(Data entries)
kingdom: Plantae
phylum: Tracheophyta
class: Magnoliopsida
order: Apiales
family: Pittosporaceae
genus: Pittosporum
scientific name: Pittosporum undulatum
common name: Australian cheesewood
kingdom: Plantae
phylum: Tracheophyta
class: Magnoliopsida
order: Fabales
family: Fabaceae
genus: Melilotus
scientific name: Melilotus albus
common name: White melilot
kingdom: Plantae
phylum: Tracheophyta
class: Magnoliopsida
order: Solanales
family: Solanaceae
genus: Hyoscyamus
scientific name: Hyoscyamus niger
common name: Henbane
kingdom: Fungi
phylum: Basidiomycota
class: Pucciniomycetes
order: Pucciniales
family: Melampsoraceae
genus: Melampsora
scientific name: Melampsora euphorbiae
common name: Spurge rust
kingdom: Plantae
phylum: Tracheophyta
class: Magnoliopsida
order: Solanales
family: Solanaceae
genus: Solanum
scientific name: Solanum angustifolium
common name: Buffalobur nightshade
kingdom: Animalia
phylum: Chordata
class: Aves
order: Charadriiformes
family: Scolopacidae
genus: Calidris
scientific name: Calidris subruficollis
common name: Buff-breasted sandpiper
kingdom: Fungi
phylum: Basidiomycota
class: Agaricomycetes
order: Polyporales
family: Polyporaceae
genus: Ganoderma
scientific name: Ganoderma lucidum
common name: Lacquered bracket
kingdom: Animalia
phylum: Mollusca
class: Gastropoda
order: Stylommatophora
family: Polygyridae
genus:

■ **BRIEF**: Switch "phylum" to "division" in the records from the start through the line with "genus: Melilotus", and write those lines out again with nothing else altered.

■ **EXERCISE SOLUTION**:
kingdom: Plantae
division: Tracheophyta
class: Magnoliopsida
order: Apiales
family: Pittosporaceae
genus: Pittosporum
scientific name: Pittosporum undulatum
common name: Australian cheesewood
kingdom: Plantae
division: Tracheophyta
class: Magnoliopsida
order: Fabales
family: Fabaceae
genus: Melilotus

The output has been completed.